Öğrencilerin öğrenme sürecinde aktif olmasını sağlayan ve kendi öğrenmelerinden sorumlu olmalarını gerektiren probleme dayalı öğrenme yönteminde öğrencilerin görev ve sorumlulukları artmaktadır. Buna bağlı olarak probleme dayalı öğrenme sürecinde bir problemin çözümü üzerinde takım olarak birlikte çalışan öğrencilerin her biri belirlenen görevler için sorumluluk almaktadırlar (Sluijsmans ve diğerleri, 2001). Bir başka deyişle öğrenme amaçlarını gerçekleştirmek için farklı öğrenme görevlerini paylaşmaktadırlar (Lam, 2008). Böylece, grup içerisinde her bir öğrenci görev paylaşımı sonucunda çeşitli roller üstlenmektedir. Savin-Baden ve Major (2004)’a göre probleme dayalı öğrenmede sıklıkla kullanılan takım rolleri aşağıdaki gibi sıralanabilir:

Yardımcı roller: Tartışmayı hafifleten, takıma görevler veren, herkesin çalıştığından emin olan, katılma ve öğrenme fırsatına sahip öğrenciler.

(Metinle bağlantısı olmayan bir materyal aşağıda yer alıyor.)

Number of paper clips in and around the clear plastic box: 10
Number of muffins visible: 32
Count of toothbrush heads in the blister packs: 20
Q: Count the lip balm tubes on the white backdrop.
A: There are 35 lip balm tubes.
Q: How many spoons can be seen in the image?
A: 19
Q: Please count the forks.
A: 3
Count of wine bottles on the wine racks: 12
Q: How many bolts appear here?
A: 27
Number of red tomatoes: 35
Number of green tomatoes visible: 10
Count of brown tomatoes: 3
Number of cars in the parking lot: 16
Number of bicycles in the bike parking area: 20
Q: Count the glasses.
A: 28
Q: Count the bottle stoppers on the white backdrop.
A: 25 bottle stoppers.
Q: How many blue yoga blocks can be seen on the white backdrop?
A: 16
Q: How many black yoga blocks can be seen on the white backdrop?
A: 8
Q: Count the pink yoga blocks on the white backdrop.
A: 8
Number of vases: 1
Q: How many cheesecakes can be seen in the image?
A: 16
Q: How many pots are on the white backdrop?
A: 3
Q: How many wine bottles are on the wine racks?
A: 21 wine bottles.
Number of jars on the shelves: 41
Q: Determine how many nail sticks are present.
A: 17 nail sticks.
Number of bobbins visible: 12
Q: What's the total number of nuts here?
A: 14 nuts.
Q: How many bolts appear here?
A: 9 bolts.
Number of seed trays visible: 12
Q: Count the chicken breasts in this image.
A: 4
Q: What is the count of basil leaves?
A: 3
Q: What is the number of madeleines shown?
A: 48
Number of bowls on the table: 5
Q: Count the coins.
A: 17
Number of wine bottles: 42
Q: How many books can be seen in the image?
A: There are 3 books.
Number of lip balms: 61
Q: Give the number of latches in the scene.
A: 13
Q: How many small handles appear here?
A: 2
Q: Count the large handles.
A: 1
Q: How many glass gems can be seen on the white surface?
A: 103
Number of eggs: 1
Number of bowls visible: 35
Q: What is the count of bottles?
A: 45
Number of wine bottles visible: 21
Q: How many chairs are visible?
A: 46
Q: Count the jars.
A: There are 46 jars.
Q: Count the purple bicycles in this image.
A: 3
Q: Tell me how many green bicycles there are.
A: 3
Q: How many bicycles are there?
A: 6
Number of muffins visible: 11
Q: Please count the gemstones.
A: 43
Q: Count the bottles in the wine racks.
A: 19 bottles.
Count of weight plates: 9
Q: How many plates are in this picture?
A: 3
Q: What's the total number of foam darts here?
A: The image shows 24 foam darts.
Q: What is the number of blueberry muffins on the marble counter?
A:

Araştırmacı roller: Takımca ihtiyaç duyulan materyalleri araştıran ve bulan öğrenciler. Cesaretlendirici roller: Grup üyelerinin öğrenme sürecine katılımını güçlendiren öğrenciler. Zaman tutucu roller: Grup üyelerinin belirlenen görevleri tamamlamaları için zamanı kontrol eden öğrenciler.

Kaydedici roller: Grup tartışmalarında notlar alan ve yazılı bir sonuç hazırlayan öğrenciler. Kontrol edici roller: Grup üyelerinin her birinin ilgili kavramları ve grubun probleme ilişkin ulaştığı sonucu anladığından emin olan öğrenciler.

Sonuç olarak geleneksel yaklaşımda bilgiyi pasif olarak alan bireyler olarak kabul edilen öğrenciler probleme dayalı öğrenmede bilgiye araştırarak ulaşabilen, bilgiyi sorgulayan bireyler olarak görülmektedir. Bu nedenle probleme dayalı öğrenmede öğrenciler kendi öğrenmeleri için daha büyük sorumluluk üstlenmektedirler. Öğrenci rolündeki bu değişim aynı zamanda geleneksel yaklaşımda yer alan öğretmen tarafından bilgi aktarımı şeklindeki öğretimi probleme dayalı öğrenmede azaltmaktadır (Yip, 2002). Bu nedenle probleme dayalı öğrenme ortamlarında öğretmenlerin de rolleri geleneksel yaklaşıma göre farklılık göstermektedir.